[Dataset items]
──────────────────────────────

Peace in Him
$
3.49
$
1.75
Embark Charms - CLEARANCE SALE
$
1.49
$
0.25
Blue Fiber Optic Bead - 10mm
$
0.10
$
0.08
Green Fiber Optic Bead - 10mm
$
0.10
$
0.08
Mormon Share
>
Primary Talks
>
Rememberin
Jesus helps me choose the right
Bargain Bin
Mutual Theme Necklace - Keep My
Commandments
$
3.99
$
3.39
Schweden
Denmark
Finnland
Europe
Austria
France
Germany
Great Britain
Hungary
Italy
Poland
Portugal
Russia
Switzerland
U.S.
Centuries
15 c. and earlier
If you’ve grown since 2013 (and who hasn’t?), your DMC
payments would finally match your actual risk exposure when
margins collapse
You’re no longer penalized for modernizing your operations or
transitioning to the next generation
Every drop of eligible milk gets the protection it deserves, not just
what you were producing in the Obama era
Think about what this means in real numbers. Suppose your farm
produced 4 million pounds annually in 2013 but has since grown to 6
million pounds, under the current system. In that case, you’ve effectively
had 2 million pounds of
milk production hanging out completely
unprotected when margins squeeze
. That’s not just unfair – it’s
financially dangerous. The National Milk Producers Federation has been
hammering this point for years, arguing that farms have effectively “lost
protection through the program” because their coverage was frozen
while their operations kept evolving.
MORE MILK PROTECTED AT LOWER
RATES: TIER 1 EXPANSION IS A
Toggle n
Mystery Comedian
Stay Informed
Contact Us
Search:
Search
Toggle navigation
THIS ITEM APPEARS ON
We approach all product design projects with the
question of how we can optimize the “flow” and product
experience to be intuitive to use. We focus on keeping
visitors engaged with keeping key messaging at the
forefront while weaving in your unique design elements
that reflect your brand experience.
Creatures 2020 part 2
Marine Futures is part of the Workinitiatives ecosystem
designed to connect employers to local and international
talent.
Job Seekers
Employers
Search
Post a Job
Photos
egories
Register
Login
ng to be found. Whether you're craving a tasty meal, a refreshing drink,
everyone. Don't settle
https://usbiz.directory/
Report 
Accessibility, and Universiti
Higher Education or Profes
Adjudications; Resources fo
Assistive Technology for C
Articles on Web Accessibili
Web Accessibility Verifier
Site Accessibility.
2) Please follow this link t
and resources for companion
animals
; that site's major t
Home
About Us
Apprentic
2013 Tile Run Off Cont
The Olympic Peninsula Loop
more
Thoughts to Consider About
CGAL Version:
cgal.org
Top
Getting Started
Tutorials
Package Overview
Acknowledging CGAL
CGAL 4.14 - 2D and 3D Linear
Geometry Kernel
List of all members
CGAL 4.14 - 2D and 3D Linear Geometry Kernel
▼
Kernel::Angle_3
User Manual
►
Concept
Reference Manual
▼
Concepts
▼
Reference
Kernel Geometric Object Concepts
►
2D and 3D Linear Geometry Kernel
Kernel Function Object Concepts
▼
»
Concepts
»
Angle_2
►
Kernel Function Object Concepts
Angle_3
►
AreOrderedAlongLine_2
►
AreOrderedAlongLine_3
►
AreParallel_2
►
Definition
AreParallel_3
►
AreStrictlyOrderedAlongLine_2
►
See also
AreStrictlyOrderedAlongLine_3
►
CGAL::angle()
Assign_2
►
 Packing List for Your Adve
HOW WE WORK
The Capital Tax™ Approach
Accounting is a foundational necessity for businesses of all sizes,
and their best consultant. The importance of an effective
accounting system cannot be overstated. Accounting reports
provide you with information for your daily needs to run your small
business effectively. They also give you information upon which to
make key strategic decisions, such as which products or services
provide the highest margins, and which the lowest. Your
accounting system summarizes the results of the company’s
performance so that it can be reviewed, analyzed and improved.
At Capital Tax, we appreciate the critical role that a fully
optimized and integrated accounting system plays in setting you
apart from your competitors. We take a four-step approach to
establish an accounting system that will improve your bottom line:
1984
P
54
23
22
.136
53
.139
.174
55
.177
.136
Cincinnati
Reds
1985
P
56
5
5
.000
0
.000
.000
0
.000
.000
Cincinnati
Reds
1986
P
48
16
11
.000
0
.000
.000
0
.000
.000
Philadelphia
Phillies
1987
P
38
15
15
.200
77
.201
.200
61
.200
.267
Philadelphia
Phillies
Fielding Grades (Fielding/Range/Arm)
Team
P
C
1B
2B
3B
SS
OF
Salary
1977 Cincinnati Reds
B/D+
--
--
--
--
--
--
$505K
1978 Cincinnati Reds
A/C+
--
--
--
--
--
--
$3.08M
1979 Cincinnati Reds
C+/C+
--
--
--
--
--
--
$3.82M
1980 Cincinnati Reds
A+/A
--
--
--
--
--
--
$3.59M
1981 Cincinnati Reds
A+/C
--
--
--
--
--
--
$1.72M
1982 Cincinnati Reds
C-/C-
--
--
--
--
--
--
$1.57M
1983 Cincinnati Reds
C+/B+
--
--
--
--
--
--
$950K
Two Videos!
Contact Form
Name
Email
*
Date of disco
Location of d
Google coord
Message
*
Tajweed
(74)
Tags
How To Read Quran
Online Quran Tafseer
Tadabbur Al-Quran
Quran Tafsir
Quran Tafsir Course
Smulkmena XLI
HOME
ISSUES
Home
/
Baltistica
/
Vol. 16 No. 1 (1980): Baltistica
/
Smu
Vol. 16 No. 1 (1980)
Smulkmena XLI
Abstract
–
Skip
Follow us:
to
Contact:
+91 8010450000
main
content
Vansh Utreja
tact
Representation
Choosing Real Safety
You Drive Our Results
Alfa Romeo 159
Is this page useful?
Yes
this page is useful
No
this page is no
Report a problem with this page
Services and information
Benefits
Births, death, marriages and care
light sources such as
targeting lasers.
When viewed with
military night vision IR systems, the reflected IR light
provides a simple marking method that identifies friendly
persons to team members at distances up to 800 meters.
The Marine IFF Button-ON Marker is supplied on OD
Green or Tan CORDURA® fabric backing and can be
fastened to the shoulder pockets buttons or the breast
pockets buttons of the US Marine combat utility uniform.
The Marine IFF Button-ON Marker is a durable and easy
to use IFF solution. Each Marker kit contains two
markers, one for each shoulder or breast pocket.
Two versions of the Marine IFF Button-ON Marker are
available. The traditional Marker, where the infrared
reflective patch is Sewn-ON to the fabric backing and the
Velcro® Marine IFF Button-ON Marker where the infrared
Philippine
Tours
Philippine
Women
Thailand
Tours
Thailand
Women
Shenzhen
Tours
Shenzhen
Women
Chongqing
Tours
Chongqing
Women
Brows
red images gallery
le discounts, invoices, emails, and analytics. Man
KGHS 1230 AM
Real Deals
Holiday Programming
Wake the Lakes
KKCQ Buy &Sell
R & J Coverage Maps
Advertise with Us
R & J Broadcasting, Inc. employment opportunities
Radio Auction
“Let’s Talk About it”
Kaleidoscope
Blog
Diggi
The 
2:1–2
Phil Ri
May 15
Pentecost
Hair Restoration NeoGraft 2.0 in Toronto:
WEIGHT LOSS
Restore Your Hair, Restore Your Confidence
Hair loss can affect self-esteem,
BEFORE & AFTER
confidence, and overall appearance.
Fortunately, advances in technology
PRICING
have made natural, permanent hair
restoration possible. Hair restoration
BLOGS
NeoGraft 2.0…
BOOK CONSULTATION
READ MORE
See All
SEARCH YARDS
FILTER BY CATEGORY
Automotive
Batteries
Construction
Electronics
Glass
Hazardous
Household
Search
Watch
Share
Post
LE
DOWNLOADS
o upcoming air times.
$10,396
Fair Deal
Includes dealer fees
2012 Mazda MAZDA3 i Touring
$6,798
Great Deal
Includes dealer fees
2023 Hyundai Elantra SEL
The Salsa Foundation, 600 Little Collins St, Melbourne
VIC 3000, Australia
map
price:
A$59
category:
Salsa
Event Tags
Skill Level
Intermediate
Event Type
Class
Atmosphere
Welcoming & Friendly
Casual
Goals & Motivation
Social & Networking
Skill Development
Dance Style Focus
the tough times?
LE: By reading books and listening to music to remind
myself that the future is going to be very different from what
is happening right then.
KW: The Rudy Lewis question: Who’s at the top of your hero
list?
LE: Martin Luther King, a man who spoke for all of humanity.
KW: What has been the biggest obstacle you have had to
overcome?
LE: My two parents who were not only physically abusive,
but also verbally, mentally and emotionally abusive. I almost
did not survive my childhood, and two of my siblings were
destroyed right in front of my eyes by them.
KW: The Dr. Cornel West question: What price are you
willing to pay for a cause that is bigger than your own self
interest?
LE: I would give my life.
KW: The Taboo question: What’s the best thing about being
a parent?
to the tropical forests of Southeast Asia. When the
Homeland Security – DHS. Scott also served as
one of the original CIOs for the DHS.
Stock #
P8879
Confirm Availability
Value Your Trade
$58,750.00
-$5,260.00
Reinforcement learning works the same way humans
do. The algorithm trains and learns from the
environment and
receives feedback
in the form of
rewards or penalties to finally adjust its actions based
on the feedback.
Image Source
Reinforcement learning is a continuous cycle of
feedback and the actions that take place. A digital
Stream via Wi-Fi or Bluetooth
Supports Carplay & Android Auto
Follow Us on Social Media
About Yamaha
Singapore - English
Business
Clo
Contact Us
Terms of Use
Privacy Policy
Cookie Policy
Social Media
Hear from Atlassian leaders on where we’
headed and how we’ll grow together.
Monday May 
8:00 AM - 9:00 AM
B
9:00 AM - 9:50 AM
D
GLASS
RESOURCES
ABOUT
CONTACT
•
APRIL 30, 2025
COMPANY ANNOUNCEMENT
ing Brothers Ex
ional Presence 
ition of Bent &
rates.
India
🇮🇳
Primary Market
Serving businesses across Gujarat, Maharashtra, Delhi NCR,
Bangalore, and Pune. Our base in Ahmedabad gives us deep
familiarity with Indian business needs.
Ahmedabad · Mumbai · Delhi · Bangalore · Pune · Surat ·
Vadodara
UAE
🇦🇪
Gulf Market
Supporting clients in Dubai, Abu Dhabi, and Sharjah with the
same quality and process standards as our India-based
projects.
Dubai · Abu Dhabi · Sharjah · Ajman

──────────────────────────────

→ WORK TASK
Once you find the line with "provides a simple" above, print it and every line after it up to and including the line with "to use IFF solution.", exactly as written and nothing else.

→ RESULT OF THIS TASK
provides a simple marking method that identifies friendly
persons to team members at distances up to 800 meters.
The Marine IFF Button-ON Marker is supplied on OD
Green or Tan CORDURA® fabric backing and can be
fastened to the shoulder pockets buttons or the breast
pockets buttons of the US Marine combat utility uniform.
The Marine IFF Button-ON Marker is a durable and easy
to use IFF solution. Each Marker kit contains two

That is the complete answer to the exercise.